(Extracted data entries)
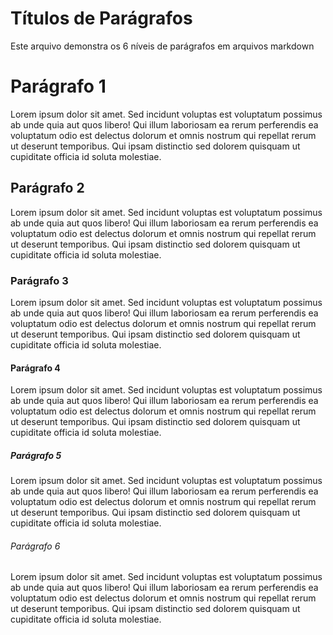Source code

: # Títulos de Parágrafos

Este arquivo demonstra os 6 níveis de parágrafos em arquivos markdown

# Parágrafo 1

Lorem ipsum dolor sit amet. Sed incidunt voluptas est voluptatum possimus ab unde quia aut quos libero! Qui illum laboriosam ea rerum perferendis ea voluptatum odio est delectus dolorum et omnis nostrum qui repellat rerum ut deserunt temporibus. Qui ipsam distinctio sed dolorem quisquam ut cupiditate officia id soluta molestiae.

## Parágrafo 2

Lorem ipsum dolor sit amet. Sed incidunt voluptas est voluptatum possimus ab unde quia aut quos libero! Qui illum laboriosam ea rerum perferendis ea voluptatum odio est delectus dolorum et omnis nostrum qui repellat rerum ut deserunt temporibus. Qui ipsam distinctio sed dolorem quisquam ut cupiditate officia id soluta molestiae.

### Parágrafo 3

Lorem ipsum dolor sit amet. Sed incidunt voluptas est voluptatum possimus ab unde quia aut quos libero! Qui illum laboriosam ea rerum perferendis ea voluptatum odio est delectus dolorum et omnis nostrum qui repellat rerum ut deserunt temporibus. Qui ipsam distinctio sed dolorem quisquam ut cupiditate officia id soluta molestiae.

#### Parágrafo 4

Lorem ipsum dolor sit amet. Sed incidunt voluptas est voluptatum possimus ab unde quia aut quos libero! Qui illum laboriosam ea rerum perferendis ea voluptatum odio est delectus dolorum et omnis nostrum qui repellat rerum ut deserunt temporibus. Qui ipsam distinctio sed dolorem quisquam ut cupiditate officia id soluta molestiae.

##### Parágrafo 5

Lorem ipsum dolor sit amet. Sed incidunt voluptas est voluptatum possimus ab unde quia aut quos libero! Qui illum laboriosam ea rerum perferendis ea voluptatum odio est delectus dolorum et omnis nostrum qui repellat rerum ut deserunt temporibus. Qui ipsam distinctio sed dolorem quisquam ut cupiditate officia id soluta molestiae.

###### Parágrafo 6

Lorem ipsum dolor sit amet. Sed incidunt voluptas est voluptatum possimus ab unde quia aut quos libero! Qui illum laboriosam ea rerum perferendis ea voluptatum odio est delectus dolorum et omnis nostrum qui repellat rerum ut deserunt temporibus. Qui ipsam distinctio sed dolorem quisquam ut cupiditate officia id soluta molestiae.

INSTRUCTIONS FOR THE TASK:
Within the data above, the lines from the one with "## Parágrafo 2" to the one with "##### Parágrafo 5" must be repeated exactly; no other line belongs in the answer.

FINISHED EXERCISE:
## Parágrafo 2

Lorem ipsum dolor sit amet. Sed incidunt voluptas est voluptatum possimus ab unde quia aut quos libero! Qui illum laboriosam ea rerum perferendis ea voluptatum odio est delectus dolorum et omnis nostrum qui repellat rerum ut deserunt temporibus. Qui ipsam distinctio sed dolorem quisquam ut cupiditate officia id soluta molestiae.

### Parágrafo 3

Lorem ipsum dolor sit amet. Sed incidunt voluptas est voluptatum possimus ab unde quia aut quos libero! Qui illum laboriosam ea rerum perferendis ea voluptatum odio est delectus dolorum et omnis nostrum qui repellat rerum ut deserunt temporibus. Qui ipsam distinctio sed dolorem quisquam ut cupiditate officia id soluta molestiae.

#### Parágrafo 4

Lorem ipsum dolor sit amet. Sed incidunt voluptas est voluptatum possimus ab unde quia aut quos libero! Qui illum laboriosam ea rerum perferendis ea voluptatum odio est delectus dolorum et omnis nostrum qui repellat rerum ut deserunt temporibus. Qui ipsam distinctio sed dolorem quisquam ut cupiditate officia id soluta molestiae.

##### Parágrafo 5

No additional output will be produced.